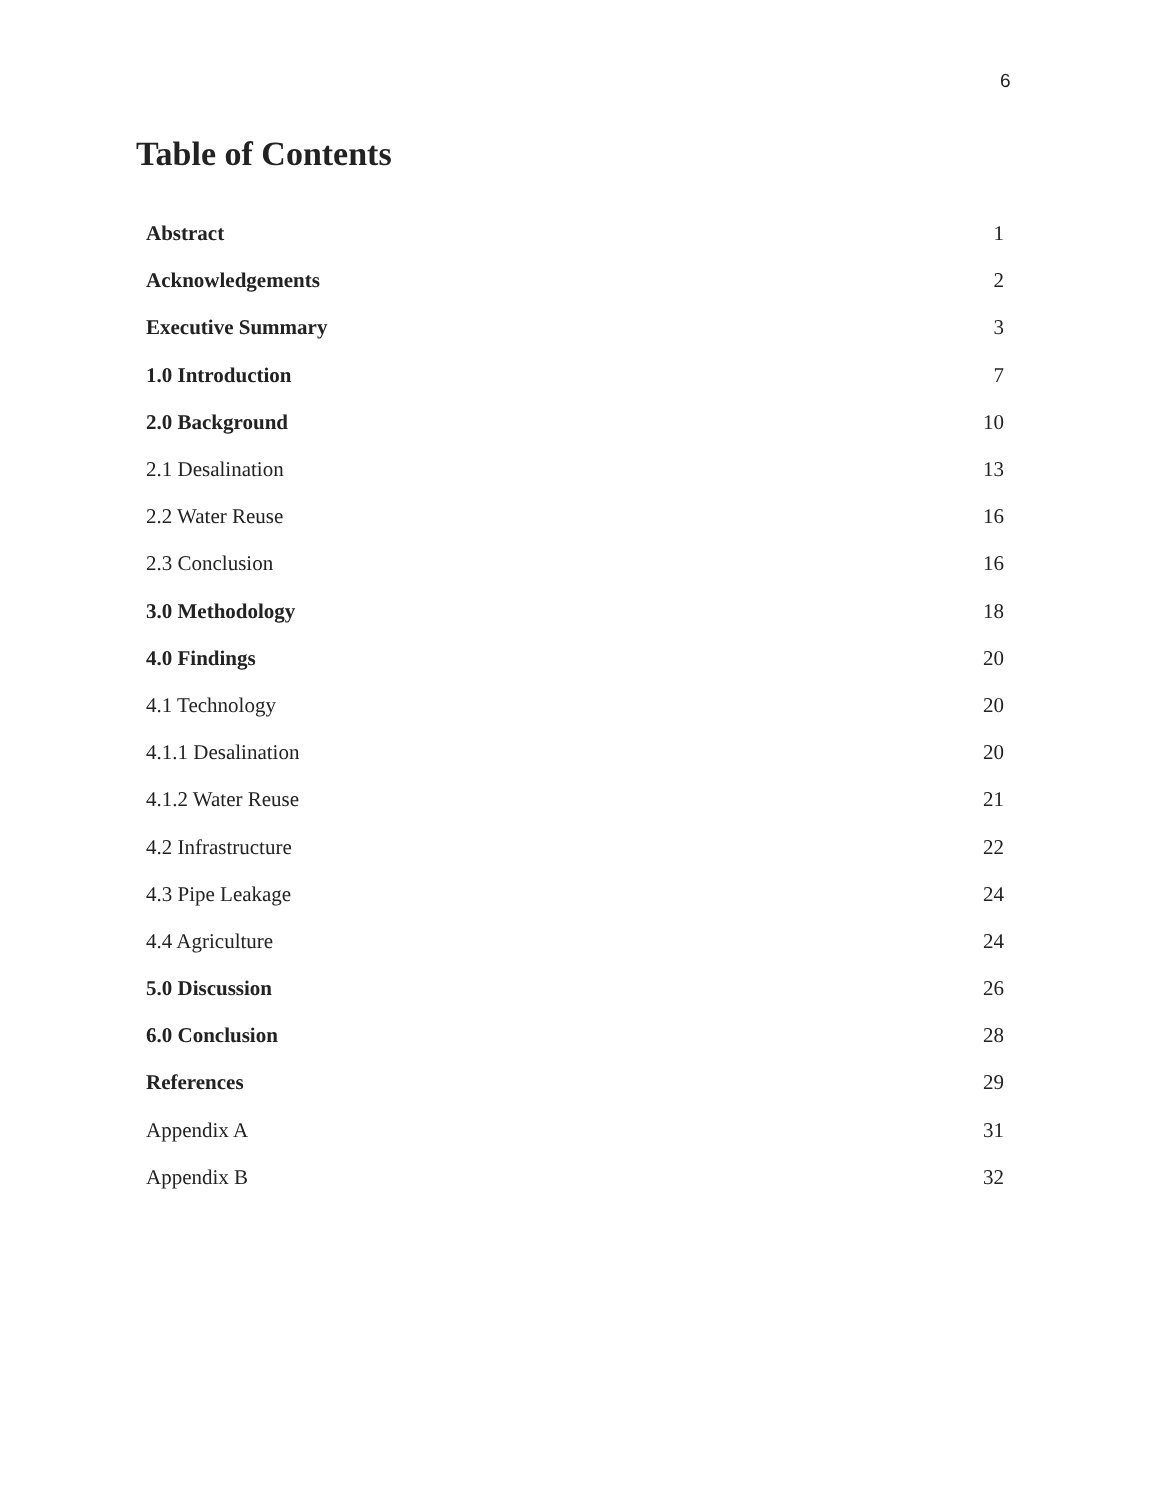6
Table of Contents
| Abstract | 1 |
| Acknowledgements | 2 |
| Executive Summary | 3 |
| 1.0 Introduction | 7 |
| 2.0 Background | 10 |
| 2.1 Desalination | 13 |
| 2.2 Water Reuse | 16 |
| 2.3 Conclusion | 16 |
| 3.0 Methodology | 18 |
| 4.0 Findings | 20 |
| 4.1 Technology | 20 |
| 4.1.1 Desalination | 20 |
| 4.1.2 Water Reuse | 21 |
| 4.2 Infrastructure | 22 |
| 4.3 Pipe Leakage | 24 |
| 4.4 Agriculture | 24 |
| 5.0 Discussion | 26 |
| 6.0 Conclusion | 28 |
| References | 29 |
| Appendix A | 31 |
| Appendix B | 32 |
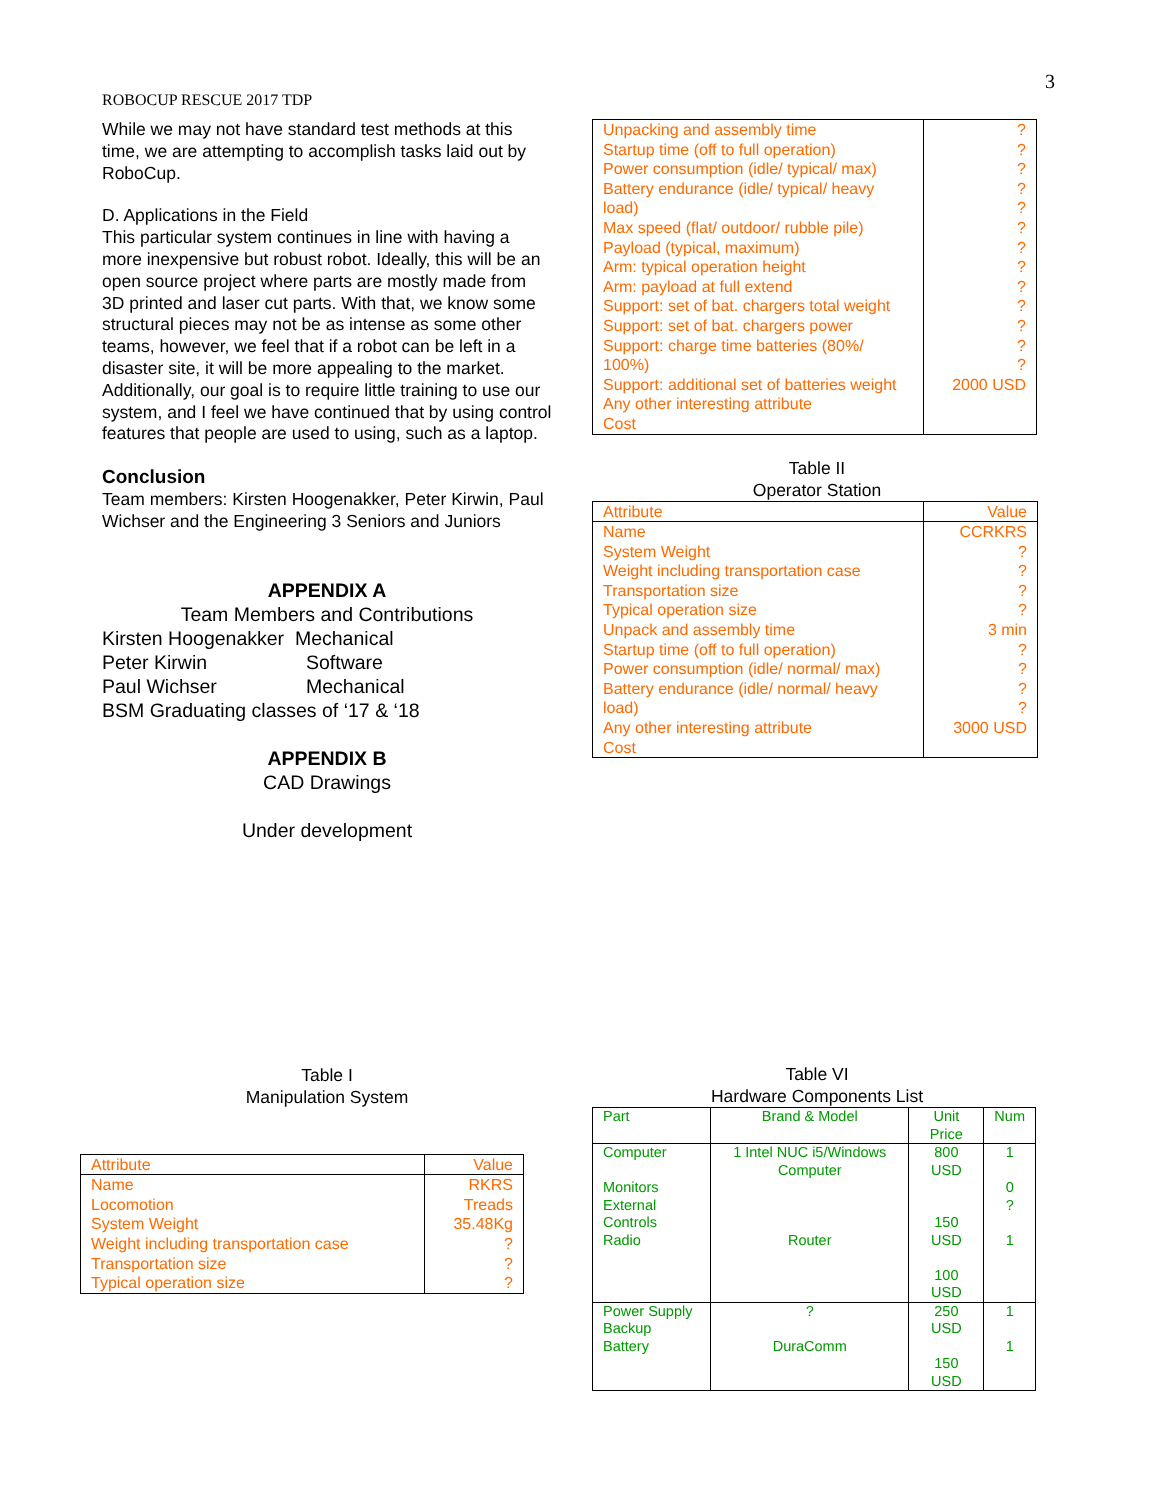3
ROBOCUP RESCUE 2017 TDP
While we may not have standard test methods at this time, we are attempting to accomplish tasks laid out by RoboCup.
D. Applications in the Field
This particular system continues in line with having a more inexpensive but robust robot. Ideally, this will be an open source project where parts are mostly made from 3D printed and laser cut parts. With that, we know some structural pieces may not be as intense as some other teams, however, we feel that if a robot can be left in a disaster site, it will be more appealing to the market. Additionally, our goal is to require little training to use our system, and I feel we have continued that by using control features that people are used to using, such as a laptop.
Conclusion
Team members: Kirsten Hoogenakker, Peter Kirwin, Paul Wichser and the Engineering 3 Seniors and Juniors
APPENDIX A
Team Members and Contributions
Kirsten Hoogenakker Mechanical
Peter Kirwin Software
Paul Wichser Mechanical
BSM Graduating classes of ‘17 & ‘18
APPENDIX B
CAD Drawings
Under development
Table I
Manipulation System
| Attribute | Value |
| Name Locomotion System Weight Weight including transportation case Transportation size Typical operation size | RKRS Treads 35.48Kg ? ? ? |
| Unpacking and assembly time Startup time (off to full operation) Power consumption (idle/ typical/ max) Battery endurance (idle/ typical/ heavy load) Max speed (flat/ outdoor/ rubble pile) Payload (typical, maximum) Arm: typical operation height Arm: payload at full extend Support: set of bat. chargers total weight Support: set of bat. chargers power Support: charge time batteries (80%/ 100%) Support: additional set of batteries weight Any other interesting attribute Cost | ? ? ? ? ? ? ? ? ? ? ? ? ? 2000 USD |
Table II
Operator Station
| Attribute | Value |
| Name System Weight Weight including transportation case Transportation size Typical operation size Unpack and assembly time Startup time (off to full operation) Power consumption (idle/ normal/ max) Battery endurance (idle/ normal/ heavy load) Any other interesting attribute Cost | CCRKRS ? ? ? ? 3 min ? ? ? ? 3000 USD |
Table VI
Hardware Components List
| Part | Brand & Model | Unit Price | Num |
| Computer Monitors External Controls Radio | 1 Intel NUC i5/Windows Computer Router | 800 USD 150 USD 100 USD | 1 0 ? 1 |
| Power Supply Backup Battery | ? DuraComm | 250 USD 150 USD | 1 1 |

> _Work instructions_
Write down, word for word, the lines above from the one containing "Team Members and Contributions" through the one containing "35.48Kg ? ? ? |", both ends included.

> _Answer below_
Team Members and Contributions
Kirsten Hoogenakker Mechanical
Peter Kirwin Software
Paul Wichser Mechanical
BSM Graduating classes of ‘17 & ‘18
APPENDIX B
CAD Drawings
Under development
Table I
Manipulation System
| Attribute | Value |
| Name Locomotion System Weight Weight including transportation case Transportation size Typical operation size | RKRS Treads 35.48Kg ? ? ? |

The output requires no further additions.